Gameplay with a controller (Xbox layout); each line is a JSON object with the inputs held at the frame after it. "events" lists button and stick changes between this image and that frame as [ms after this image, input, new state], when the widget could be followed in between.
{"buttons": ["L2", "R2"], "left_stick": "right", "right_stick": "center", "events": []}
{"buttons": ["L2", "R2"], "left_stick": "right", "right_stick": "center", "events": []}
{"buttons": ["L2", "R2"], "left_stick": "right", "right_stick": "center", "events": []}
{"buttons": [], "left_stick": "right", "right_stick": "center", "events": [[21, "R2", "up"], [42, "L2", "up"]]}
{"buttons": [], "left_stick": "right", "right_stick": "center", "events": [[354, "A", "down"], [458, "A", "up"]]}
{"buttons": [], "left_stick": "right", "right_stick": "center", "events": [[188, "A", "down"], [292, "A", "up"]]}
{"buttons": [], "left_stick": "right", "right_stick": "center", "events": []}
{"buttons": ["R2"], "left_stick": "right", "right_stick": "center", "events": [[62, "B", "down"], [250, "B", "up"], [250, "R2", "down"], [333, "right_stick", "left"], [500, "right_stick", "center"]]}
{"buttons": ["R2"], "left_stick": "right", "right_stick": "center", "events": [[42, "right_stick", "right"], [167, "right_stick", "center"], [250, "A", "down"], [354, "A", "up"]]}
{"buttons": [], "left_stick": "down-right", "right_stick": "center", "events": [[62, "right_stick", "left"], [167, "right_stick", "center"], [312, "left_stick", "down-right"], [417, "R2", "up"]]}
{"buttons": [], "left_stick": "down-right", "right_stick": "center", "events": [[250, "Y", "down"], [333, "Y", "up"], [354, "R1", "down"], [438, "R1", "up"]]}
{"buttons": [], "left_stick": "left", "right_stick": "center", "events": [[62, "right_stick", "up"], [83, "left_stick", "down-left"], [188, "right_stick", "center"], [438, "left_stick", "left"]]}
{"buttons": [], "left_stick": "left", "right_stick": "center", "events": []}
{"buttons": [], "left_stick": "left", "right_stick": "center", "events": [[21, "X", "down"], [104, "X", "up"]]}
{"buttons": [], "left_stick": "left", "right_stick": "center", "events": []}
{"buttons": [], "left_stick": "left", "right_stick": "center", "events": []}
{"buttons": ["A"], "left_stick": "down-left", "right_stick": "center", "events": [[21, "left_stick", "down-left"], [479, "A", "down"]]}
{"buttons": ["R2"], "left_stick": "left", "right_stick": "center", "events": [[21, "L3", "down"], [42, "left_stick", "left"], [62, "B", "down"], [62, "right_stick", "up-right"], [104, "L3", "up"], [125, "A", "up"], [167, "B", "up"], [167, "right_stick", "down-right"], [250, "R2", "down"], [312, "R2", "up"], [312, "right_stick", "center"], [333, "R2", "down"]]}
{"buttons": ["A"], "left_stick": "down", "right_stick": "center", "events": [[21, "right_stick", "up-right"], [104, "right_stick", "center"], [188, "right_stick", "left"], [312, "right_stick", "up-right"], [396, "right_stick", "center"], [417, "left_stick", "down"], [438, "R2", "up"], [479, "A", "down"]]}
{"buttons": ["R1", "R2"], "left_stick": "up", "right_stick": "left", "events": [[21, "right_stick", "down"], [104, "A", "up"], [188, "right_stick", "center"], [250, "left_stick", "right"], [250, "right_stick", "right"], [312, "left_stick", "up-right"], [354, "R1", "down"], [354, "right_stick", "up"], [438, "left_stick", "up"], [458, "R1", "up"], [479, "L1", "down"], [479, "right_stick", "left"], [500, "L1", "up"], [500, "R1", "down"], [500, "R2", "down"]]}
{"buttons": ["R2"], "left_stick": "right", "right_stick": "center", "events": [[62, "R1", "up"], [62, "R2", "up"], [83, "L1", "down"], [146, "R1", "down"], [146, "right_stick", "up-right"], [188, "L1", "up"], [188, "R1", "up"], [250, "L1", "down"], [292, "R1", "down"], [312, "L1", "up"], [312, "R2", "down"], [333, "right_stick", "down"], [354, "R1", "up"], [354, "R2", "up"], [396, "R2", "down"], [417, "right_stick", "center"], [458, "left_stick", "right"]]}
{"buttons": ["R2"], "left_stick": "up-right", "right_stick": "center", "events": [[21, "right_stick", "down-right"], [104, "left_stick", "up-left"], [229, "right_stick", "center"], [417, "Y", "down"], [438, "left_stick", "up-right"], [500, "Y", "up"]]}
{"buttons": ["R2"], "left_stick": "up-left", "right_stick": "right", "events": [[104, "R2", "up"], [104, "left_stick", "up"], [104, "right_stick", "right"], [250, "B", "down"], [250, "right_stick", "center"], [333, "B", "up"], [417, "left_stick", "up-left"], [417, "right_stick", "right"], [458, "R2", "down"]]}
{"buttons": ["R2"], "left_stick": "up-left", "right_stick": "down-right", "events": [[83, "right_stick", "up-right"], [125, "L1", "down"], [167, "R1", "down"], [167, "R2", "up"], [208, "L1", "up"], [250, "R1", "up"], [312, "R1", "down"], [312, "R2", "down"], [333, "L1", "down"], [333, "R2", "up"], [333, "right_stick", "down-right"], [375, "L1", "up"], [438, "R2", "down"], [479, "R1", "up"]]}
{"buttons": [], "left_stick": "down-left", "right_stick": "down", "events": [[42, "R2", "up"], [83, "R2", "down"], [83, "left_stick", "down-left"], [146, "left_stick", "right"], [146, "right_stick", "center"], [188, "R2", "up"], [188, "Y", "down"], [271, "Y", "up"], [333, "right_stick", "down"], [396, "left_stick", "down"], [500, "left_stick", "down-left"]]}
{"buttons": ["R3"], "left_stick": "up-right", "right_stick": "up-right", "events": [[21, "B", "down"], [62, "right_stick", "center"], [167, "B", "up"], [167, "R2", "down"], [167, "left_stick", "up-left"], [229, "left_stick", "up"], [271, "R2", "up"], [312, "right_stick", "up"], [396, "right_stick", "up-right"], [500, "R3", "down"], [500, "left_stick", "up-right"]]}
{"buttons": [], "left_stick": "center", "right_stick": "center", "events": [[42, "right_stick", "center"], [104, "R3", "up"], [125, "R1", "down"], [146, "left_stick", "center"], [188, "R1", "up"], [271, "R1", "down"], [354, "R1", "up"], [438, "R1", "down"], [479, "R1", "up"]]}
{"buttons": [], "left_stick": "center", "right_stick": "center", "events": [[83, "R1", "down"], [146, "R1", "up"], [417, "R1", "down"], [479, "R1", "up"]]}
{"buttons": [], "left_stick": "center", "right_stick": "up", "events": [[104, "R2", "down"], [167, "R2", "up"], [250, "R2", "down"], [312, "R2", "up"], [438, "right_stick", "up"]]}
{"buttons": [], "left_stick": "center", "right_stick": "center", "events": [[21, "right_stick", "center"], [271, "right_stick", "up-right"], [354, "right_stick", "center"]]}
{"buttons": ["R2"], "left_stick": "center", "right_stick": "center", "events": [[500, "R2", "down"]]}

----------

How to complete this task: Produce a verbatim transcript of the material above.

Response to this exercise:
Gameplay with a controller (Xbox layout); each line is a JSON object with the inputs held at the frame after it. "events" lists button and stick changes between this image and that frame as [ms after this image, input, new state], when the widget could be followed in between.
{"buttons": ["L2", "R2"], "left_stick": "right", "right_stick": "center", "events": []}
{"buttons": ["L2", "R2"], "left_stick": "right", "right_stick": "center", "events": []}
{"buttons": ["L2", "R2"], "left_stick": "right", "right_stick": "center", "events": []}
{"buttons": [], "left_stick": "right", "right_stick": "center", "events": [[21, "R2", "up"], [42, "L2", "up"]]}
{"buttons": [], "left_stick": "right", "right_stick": "center", "events": [[354, "A", "down"], [458, "A", "up"]]}
{"buttons": [], "left_stick": "right", "right_stick": "center", "events": [[188, "A", "down"], [292, "A", "up"]]}
{"buttons": [], "left_stick": "right", "right_stick": "center", "events": []}
{"buttons": ["R2"], "left_stick": "right", "right_stick": "center", "events": [[62, "B", "down"], [250, "B", "up"], [250, "R2", "down"], [333, "right_stick", "left"], [500, "right_stick", "center"]]}
{"buttons": ["R2"], "left_stick": "right", "right_stick": "center", "events": [[42, "right_stick", "right"], [167, "right_stick", "center"], [250, "A", "down"], [354, "A", "up"]]}
{"buttons": [], "left_stick": "down-right", "right_stick": "center", "events": [[62, "right_stick", "left"], [167, "right_stick", "center"], [312, "left_stick", "down-right"], [417, "R2", "up"]]}
{"buttons": [], "left_stick": "down-right", "right_stick": "center", "events": [[250, "Y", "down"], [333, "Y", "up"], [354, "R1", "down"], [438, "R1", "up"]]}
{"buttons": [], "left_stick": "left", "right_stick": "center", "events": [[62, "right_stick", "up"], [83, "left_stick", "down-left"], [188, "right_stick", "center"], [438, "left_stick", "left"]]}
{"buttons": [], "left_stick": "left", "right_stick": "center", "events": []}
{"buttons": [], "left_stick": "left", "right_stick": "center", "events": [[21, "X", "down"], [104, "X", "up"]]}
{"buttons": [], "left_stick": "left", "right_stick": "center", "events": []}
{"buttons": [], "left_stick": "left", "right_stick": "center", "events": []}
{"buttons": ["A"], "left_stick": "down-left", "right_stick": "center", "events": [[21, "left_stick", "down-left"], [479, "A", "down"]]}
{"buttons": ["R2"], "left_stick": "left", "right_stick": "center", "events": [[21, "L3", "down"], [42, "left_stick", "left"], [62, "B", "down"], [62, "right_stick", "up-right"], [104, "L3", "up"], [125, "A", "up"], [167, "B", "up"], [167, "right_stick", "down-right"], [250, "R2", "down"], [312, "R2", "up"], [312, "right_stick", "center"], [333, "R2", "down"]]}
{"buttons": ["A"], "left_stick": "down", "right_stick": "center", "events": [[21, "right_stick", "up-right"], [104, "right_stick", "center"], [188, "right_stick", "left"], [312, "right_stick", "up-right"], [396, "right_stick", "center"], [417, "left_stick", "down"], [438, "R2", "up"], [479, "A", "down"]]}
{"buttons": ["R1", "R2"], "left_stick": "up", "right_stick": "left", "events": [[21, "right_stick", "down"], [104, "A", "up"], [188, "right_stick", "center"], [250, "left_stick", "right"], [250, "right_stick", "right"], [312, "left_stick", "up-right"], [354, "R1", "down"], [354, "right_stick", "up"], [438, "left_stick", "up"], [458, "R1", "up"], [479, "L1", "down"], [479, "right_stick", "left"], [500, "L1", "up"], [500, "R1", "down"], [500, "R2", "down"]]}
{"buttons": ["R2"], "left_stick": "right", "right_stick": "center", "events": [[62, "R1", "up"], [62, "R2", "up"], [83, "L1", "down"], [146, "R1", "down"], [146, "right_stick", "up-right"], [188, "L1", "up"], [188, "R1", "up"], [250, "L1", "down"], [292, "R1", "down"], [312, "L1", "up"], [312, "R2", "down"], [333, "right_stick", "down"], [354, "R1", "up"], [354, "R2", "up"], [396, "R2", "down"], [417, "right_stick", "center"], [458, "left_stick", "right"]]}
{"buttons": ["R2"], "left_stick": "up-right", "right_stick": "center", "events": [[21, "right_stick", "down-right"], [104, "left_stick", "up-left"], [229, "right_stick", "center"], [417, "Y", "down"], [438, "left_stick", "up-right"], [500, "Y", "up"]]}
{"buttons": ["R2"], "left_stick": "up-left", "right_stick": "right", "events": [[104, "R2", "up"], [104, "left_stick", "up"], [104, "right_stick", "right"], [250, "B", "down"], [250, "right_stick", "center"], [333, "B", "up"], [417, "left_stick", "up-left"], [417, "right_stick", "right"], [458, "R2", "down"]]}
{"buttons": ["R2"], "left_stick": "up-left", "right_stick": "down-right", "events": [[83, "right_stick", "up-right"], [125, "L1", "down"], [167, "R1", "down"], [167, "R2", "up"], [208, "L1", "up"], [250, "R1", "up"], [312, "R1", "down"], [312, "R2", "down"], [333, "L1", "down"], [333, "R2", "up"], [333, "right_stick", "down-right"], [375, "L1", "up"], [438, "R2", "down"], [479, "R1", "up"]]}
{"buttons": [], "left_stick": "down-left", "right_stick": "down", "events": [[42, "R2", "up"], [83, "R2", "down"], [83, "left_stick", "down-left"], [146, "left_stick", "right"], [146, "right_stick", "center"], [188, "R2", "up"], [188, "Y", "down"], [271, "Y", "up"], [333, "right_stick", "down"], [396, "left_stick", "down"], [500, "left_stick", "down-left"]]}
{"buttons": ["R3"], "left_stick": "up-right", "right_stick": "up-right", "events": [[21, "B", "down"], [62, "right_stick", "center"], [167, "B", "up"], [167, "R2", "down"], [167, "left_stick", "up-left"], [229, "left_stick", "up"], [271, "R2", "up"], [312, "right_stick", "up"], [396, "right_stick", "up-right"], [500, "R3", "down"], [500, "left_stick", "up-right"]]}
{"buttons": [], "left_stick": "center", "right_stick": "center", "events": [[42, "right_stick", "center"], [104, "R3", "up"], [125, "R1", "down"], [146, "left_stick", "center"], [188, "R1", "up"], [271, "R1", "down"], [354, "R1", "up"], [438, "R1", "down"], [479, "R1", "up"]]}
{"buttons": [], "left_stick": "center", "right_stick": "center", "events": [[83, "R1", "down"], [146, "R1", "up"], [417, "R1", "down"], [479, "R1", "up"]]}
{"buttons": [], "left_stick": "center", "right_stick": "up", "events": [[104, "R2", "down"], [167, "R2", "up"], [250, "R2", "down"], [312, "R2", "up"], [438, "right_stick", "up"]]}
{"buttons": [], "left_stick": "center", "right_stick": "center", "events": [[21, "right_stick", "center"], [271, "right_stick", "up-right"], [354, "right_stick", "center"]]}
{"buttons": ["R2"], "left_stick": "center", "right_stick": "center", "events": [[500, "R2", "down"]]}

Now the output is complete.